If you talk about Vincent Foster, or ask questions like "What happened to Vincent Foster's hard drive?" you will never be invited to the really cool parties, you won't get promoted to any position of responsibility, and intelligent sophistos everywhere will roll their eyes knowingly at each other. You will be considered either an outright mental case, or at the very least, a pathetic right wing conspiracy theorist kook. (Never mind whether a murder is being covered up at the highest levels; let's think about our social status, and what other people might think.)
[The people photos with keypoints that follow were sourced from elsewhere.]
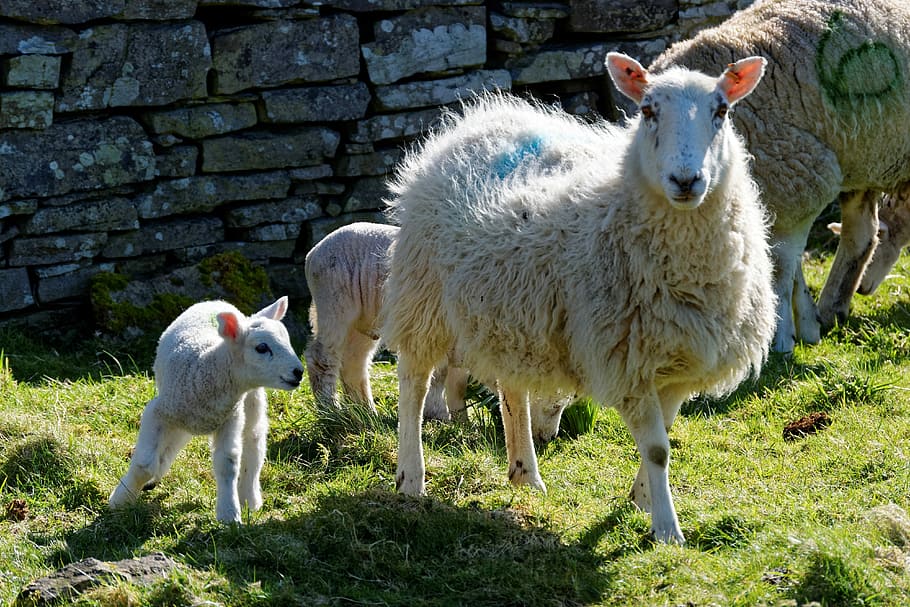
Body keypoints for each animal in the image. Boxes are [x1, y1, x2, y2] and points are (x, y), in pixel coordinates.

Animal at [108, 297, 304, 523]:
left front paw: (229, 514)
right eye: (262, 348)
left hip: (251, 403)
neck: (209, 367)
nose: (299, 372)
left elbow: (227, 464)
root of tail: (219, 301)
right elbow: (144, 465)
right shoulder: (158, 411)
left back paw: (249, 498)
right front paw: (120, 500)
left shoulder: (231, 418)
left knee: (253, 443)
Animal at [381, 53, 775, 544]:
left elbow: (663, 439)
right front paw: (667, 529)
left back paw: (525, 475)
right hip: (423, 293)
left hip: (510, 310)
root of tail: (477, 118)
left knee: (512, 390)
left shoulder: (677, 365)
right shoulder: (628, 362)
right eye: (647, 110)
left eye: (721, 110)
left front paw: (642, 501)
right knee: (413, 382)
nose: (686, 180)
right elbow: (658, 448)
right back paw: (411, 478)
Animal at [649, 0, 910, 352]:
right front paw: (805, 325)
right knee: (862, 234)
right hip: (863, 157)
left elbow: (780, 264)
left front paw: (782, 338)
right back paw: (832, 308)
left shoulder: (796, 181)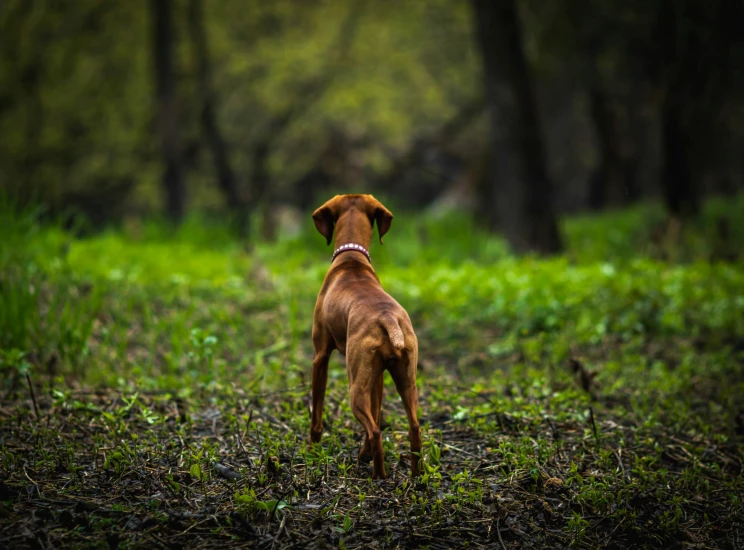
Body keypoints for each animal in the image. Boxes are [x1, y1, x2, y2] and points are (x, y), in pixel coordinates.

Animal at [310, 196, 424, 480]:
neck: (352, 259)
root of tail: (388, 317)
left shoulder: (320, 358)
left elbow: (316, 415)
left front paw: (311, 450)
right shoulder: (379, 376)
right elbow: (377, 410)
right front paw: (364, 455)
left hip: (355, 389)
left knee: (375, 431)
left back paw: (378, 476)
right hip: (406, 382)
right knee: (412, 427)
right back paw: (416, 476)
That's why I never discuss the Vincent Foster story at elite cocktail parties. I know better. I first heard about the story ten years ago, and I watched as the cover-up forces -- people who really know how to snub a guy -- deliberately, systematically spun the story way out into the Outer Limits of the First Amendment. Forget completely about whether the official story stinks to high hell; Vincent Foster has been placed in the same league as the Globalist UN Bilderbergers plot, the old fluoride-in-the-water, Council on Foreign Relations, homos-are-taking-over-the-world bullshit. (And people who believe in such things are the only ones whose laughable social standing grants them permission to talk about Vincent Foster.)

I never talk about Vincent Foster anymore.

I swear I don't.

And if perchance I am at one of those elitist parties, if anyone were to ask me about what I just said in this blog, I'd ask "Where's your sense of humor? What's wrong with asking questions about a little murder, or what happened to the victim's hard drive?"

It's all in fun.

As I said yesterday, the First Amendment is just an exercise.

Nothing to ruin your social standing over!